## Directions
Of the lines in the listing below, count those containing "села". Provide the count and nothing else.
____
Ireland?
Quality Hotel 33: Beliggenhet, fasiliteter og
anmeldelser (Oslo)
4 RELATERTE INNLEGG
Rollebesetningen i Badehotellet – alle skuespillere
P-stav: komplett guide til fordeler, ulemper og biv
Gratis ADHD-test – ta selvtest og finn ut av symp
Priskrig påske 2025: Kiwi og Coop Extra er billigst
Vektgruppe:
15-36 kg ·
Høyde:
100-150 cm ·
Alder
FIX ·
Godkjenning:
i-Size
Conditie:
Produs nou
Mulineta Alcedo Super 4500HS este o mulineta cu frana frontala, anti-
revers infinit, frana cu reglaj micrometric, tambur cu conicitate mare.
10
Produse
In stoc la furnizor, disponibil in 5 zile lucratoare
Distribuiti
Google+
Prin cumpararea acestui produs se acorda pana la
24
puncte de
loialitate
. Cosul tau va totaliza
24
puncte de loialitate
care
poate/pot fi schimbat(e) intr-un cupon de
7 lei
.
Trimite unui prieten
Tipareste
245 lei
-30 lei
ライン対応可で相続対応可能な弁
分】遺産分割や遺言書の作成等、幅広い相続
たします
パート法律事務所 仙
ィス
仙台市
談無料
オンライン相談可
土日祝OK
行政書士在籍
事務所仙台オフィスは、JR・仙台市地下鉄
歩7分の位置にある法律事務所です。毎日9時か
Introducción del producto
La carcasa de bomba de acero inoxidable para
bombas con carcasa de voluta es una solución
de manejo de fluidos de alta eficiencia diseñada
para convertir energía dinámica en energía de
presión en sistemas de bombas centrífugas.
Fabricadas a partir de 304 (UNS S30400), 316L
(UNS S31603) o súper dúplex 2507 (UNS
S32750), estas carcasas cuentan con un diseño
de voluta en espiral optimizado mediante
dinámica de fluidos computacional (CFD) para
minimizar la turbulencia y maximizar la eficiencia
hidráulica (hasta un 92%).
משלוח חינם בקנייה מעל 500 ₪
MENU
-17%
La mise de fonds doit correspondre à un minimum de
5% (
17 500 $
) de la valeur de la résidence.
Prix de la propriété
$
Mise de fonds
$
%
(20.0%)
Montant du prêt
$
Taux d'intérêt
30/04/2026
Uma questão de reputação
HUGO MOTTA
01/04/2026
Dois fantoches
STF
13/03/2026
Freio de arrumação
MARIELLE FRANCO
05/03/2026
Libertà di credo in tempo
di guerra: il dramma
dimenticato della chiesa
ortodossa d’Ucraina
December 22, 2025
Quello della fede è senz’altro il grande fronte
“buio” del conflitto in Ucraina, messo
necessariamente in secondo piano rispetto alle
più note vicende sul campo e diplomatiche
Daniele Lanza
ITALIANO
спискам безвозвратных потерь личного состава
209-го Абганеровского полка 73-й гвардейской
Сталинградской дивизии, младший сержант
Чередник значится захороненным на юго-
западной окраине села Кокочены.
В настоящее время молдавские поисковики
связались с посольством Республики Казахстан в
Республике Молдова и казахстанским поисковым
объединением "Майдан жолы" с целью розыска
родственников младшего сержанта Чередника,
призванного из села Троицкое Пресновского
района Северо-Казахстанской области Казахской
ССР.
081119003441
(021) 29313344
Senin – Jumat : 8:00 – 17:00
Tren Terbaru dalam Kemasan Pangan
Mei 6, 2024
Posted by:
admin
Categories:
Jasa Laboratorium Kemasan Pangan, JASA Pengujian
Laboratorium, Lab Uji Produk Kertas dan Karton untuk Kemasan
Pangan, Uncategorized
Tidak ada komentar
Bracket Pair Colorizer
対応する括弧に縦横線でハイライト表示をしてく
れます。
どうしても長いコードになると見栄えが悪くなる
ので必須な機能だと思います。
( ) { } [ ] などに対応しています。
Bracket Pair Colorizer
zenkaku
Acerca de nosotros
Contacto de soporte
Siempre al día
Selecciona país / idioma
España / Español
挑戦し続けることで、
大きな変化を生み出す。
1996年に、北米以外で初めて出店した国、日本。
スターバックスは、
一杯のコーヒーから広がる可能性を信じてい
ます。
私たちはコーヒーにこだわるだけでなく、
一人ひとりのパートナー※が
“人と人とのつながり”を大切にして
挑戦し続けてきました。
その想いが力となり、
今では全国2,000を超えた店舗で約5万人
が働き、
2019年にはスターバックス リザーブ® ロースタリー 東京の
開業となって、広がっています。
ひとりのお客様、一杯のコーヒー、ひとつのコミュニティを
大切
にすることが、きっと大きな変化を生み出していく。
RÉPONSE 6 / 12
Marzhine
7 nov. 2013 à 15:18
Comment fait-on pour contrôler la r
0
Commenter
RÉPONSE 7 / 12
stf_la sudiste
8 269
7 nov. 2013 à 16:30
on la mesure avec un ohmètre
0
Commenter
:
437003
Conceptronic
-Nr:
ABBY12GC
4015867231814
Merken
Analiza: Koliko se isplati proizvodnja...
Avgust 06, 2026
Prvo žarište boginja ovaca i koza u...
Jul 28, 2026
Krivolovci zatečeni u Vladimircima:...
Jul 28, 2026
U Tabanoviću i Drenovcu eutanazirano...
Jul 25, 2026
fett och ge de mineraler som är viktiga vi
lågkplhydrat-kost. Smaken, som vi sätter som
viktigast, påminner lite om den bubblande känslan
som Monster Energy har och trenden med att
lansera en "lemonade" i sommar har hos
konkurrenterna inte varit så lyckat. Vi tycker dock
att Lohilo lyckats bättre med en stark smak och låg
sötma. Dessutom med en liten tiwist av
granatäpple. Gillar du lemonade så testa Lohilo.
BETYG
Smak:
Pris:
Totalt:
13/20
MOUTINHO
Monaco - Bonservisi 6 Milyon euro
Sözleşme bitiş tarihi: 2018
____
## Reply to the exercise
2